David Baron's Weblog

Semantic markup, browsers, and identity in the DOM

Friday, 2020-02-21, 12:32 -0800

HTML was initially designed as a semantic markup language, with elements having semantics (meaning) describing general roles within a document. These semantic elements have been added to over time. Markup as it is used on the web is often criticized for not following the semantics, but rather being a soup of divs and spans, the most generic sorts of elements. The Web has also evolved over the last 25 years from a web of documents to a web where many of the most visited pages are really applications rather than documents. The HTML markup used on the Web is a representation of a tree structure, and the user interface of these web applications is often based on dynamic changes made through the DOM, which is what we call both the live representation of that tree structure and the API through which that representation is accessed.

Browsers exist as tools for users to browse the Web; they strike a balance between showing the content as its author intended versus adapting that content to the device it is being displayed on and the preferences or needs of the user.

Given the unreliable use of semantics on the Web, most of the ways browsers adapt content to the user rarely depend deeply on semantics, although some of them (such as reader mode) do have significant dependencies. However, browser adaptations of content or interventions that browsers make on behalf of the user very frequently depend on the persistent object identity in the DOM. That is, nodes in the DOM tree (such as sections of the page, or paragraphs) have an identity over the lifetime of the page, and many things that browsers do depend on that identity being consistent over time. For example, exposing the page to a screen reader, scroll anchoring, and I think some aspects of ad blocking all depend on the idea that there are elements in the web page that the browser understands the identity of over time.

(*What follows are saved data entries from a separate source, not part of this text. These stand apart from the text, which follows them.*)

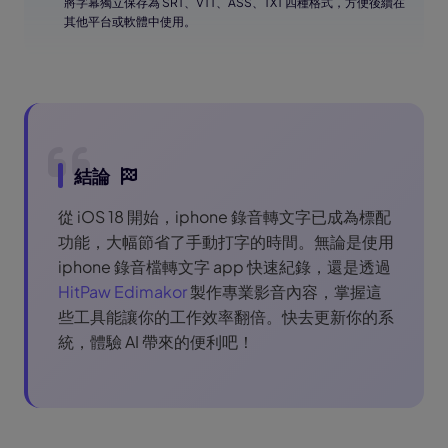
將字幕獨立保存為 SRT、VTT、ASS、TXT 四種格式，方便後續在
其他平台或軟體中使用。
結論
從 iOS 18 開始，iphone 錄音轉文字已成為標配
功能，大幅節省了手動打字的時間。無論是使用
iphone 錄音檔轉文字 app 快速紀錄，還是透過
HitPaw Edimakor
製作專業影音內容，掌握這
些工具能讓你的工作效率翻倍。快去更新你的系
統，體驗 AI 帶來的便利吧！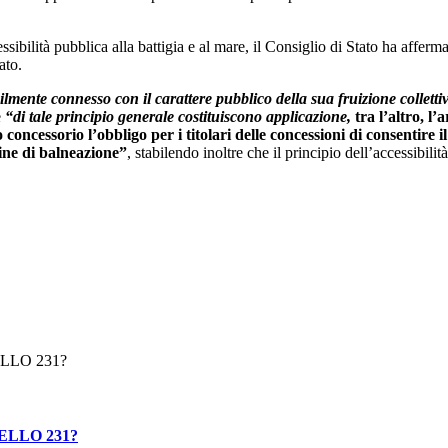
bilità pubblica alla battigia e al mare, il Consiglio di Stato ha affermato
ato.
lmente connesso con il carattere pubblico della sua fruizione collettiva
e
“di tale principio generale costituiscono applicazione,
tra l’altro, l
ncessorio l’obbligo per i titolari delle concessioni di consentire il
fine di balneazione”
, stabilendo inoltre che il principio dell’accessibilit
ELLO 231?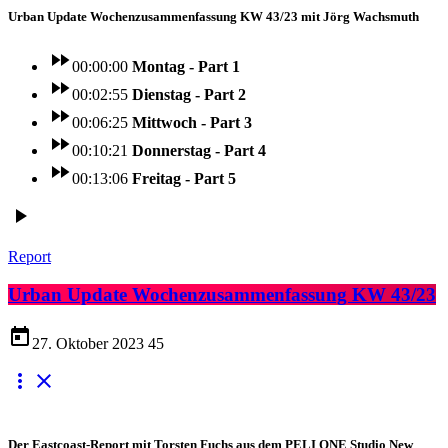
Urban Update Wochenzusammenfassung KW 43/23 mit Jörg Wachsmuth
fast_forward
00:00:00
Montag - Part 1
fast_forward
00:02:55
Dienstag - Part 2
fast_forward
00:06:25
Mittwoch - Part 3
fast_forward
00:10:21
Donnerstag - Part 4
fast_forward
00:13:06
Freitag - Part 5
play_arrow
Report
Urban Update Wochenzusammenfassung KW 43/23
today
27. Oktober 2023
45
more_vert
close
Der Eastcoast-Report mit Torsten Fuchs aus dem PELI ONE Studio New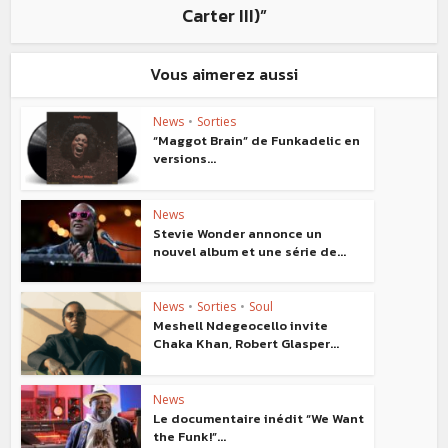
Carter III)”
Vous aimerez aussi
News
•
Sorties
“Maggot Brain” de Funkadelic en
versions...
News
Stevie Wonder annonce un
nouvel album et une série de...
News
•
Sorties
•
Soul
Meshell Ndegeocello invite
Chaka Khan, Robert Glasper...
News
Le documentaire inédit “We Want
the Funk!”...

This might seem like it's not a very interesting observation. However, I believe it's important in the context of frameworks, like React, that use a programming model (which many developers find easier) where the developer writes code to map application state to user interface rather than having to worry about constantly altering the DOM to match the current state. These frameworks have an expensive step where they have to map the generated virtual DOM into a minimal set of changes to the real DOM. It is well known that it's important for performance for this set of changes to be minimal, since making fewer changes to the DOM results in the browser doing less work to render the updated page. However, this process is also important for the site to be a true part of the Web, since this rectification is important for being something that the browser can properly adapt to the device and to the user's needs.